Kasjmiervezel: “Ik word garen“
Ik ben nog steeds zacht en donzig, maar voordat ik een knusse trui kan worden, moet ik eerst tot garen gesponnen worden. Dit begint met een kaardmachine. Deze heeft borstelachtige rollers en is niet bepaald zacht voor me. Mijn vezels worden geleidelijk rechtgetrokken, gladgestreken en parallel uitgelijnd. Uiteindelijk ben ik een fijn vlies geworden. Nu kan het draaien beginnen.
In de spinnerij word ik geleidelijk op ontelbare rollen op grote machines tot steeds sterker garen gesponnen en uiteindelijk op klosjes gewikkeld. Het vlies wordt eenvoudig garen, ook wel 1-ply genoemd. Nu word ik getwijnd met een andere klos garen en worden we 2-ply. Van 2-ply garen kunnen al prachtige items worden gemaakt, maar als ik een mooie, knuffelige, donzige trui wil worden, dan moet ik samenwerken met vele andere klossen. Dan is tot 10-ply mogelijk.

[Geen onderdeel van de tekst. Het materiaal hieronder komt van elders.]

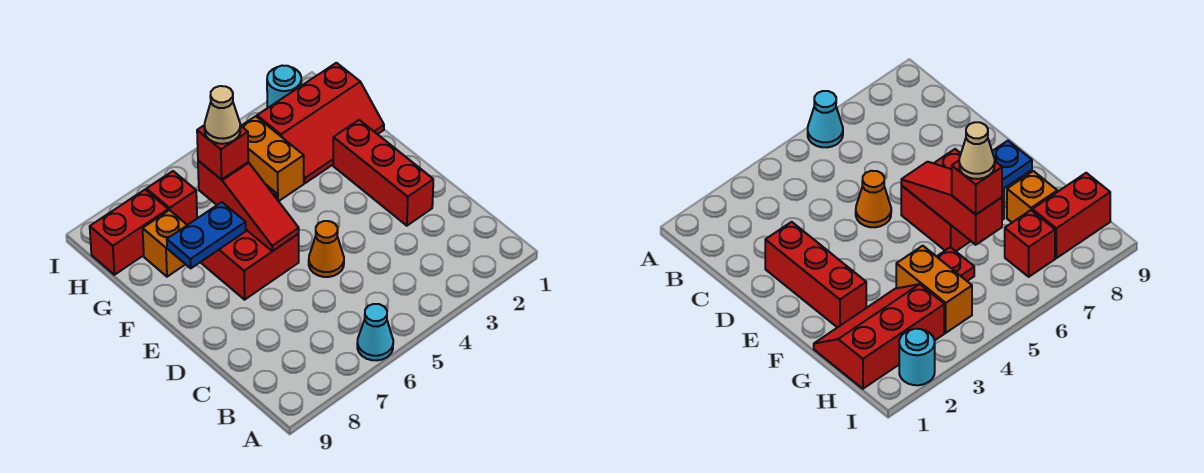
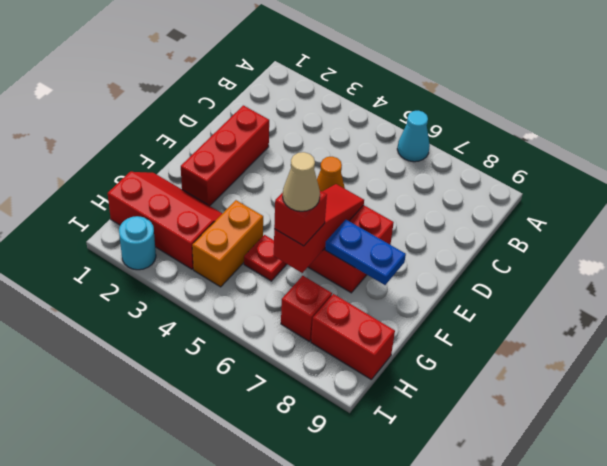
orange 1x1 brick [143,210,187,277] -> none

Wordt er van mij eindelijk een mooie rode trui gebreid? Nog niet. Terwijl de ontwerpers bij PETER HAHN hun creatieve ideeën presenteren en maattabellen voor de breimachines opstellen, moet ik eerst mijn volgende test doorstaan: de pilling-test. Als ik een premium trui wil worden, mag ik niet zoveel pillen. Maar aan mij ligt het niet. Mijn lange vezels zijn zeker een zeer goede bescherming tegen pilling, maar als de draden niet strak genoeg getwijnd zijn, kan het toch gebeuren. Om dit zoveel mogelijk uit te sluiten, word ik gedurende twee uur getest bij 7.200 omwentelingen in een pillingbox. Wat moet, dat moet.
Kasjmiervezel: “Ik word een prachtige trui“
Ik heb het gehaald en ook de ontwerpers van PETER HAHN zijn op tijd klaar met hun voorbereidingen. Eindelijk is mijn grote dag aangebroken: ik word een prachtige, kersenrode trui. In een moderne breimachine worden er eerst twee mouwen en een voor- en rugpand van mij gemaakt. Dan komt het moeilijkste deel: de vier stukken worden met de hand aan elkaar gezet, steek voor steek, door een speciaal opgeleide deskundige met veel ervaring. Je hebt er goede ogen, veel geduld en een zeer vaste hand voor nodig.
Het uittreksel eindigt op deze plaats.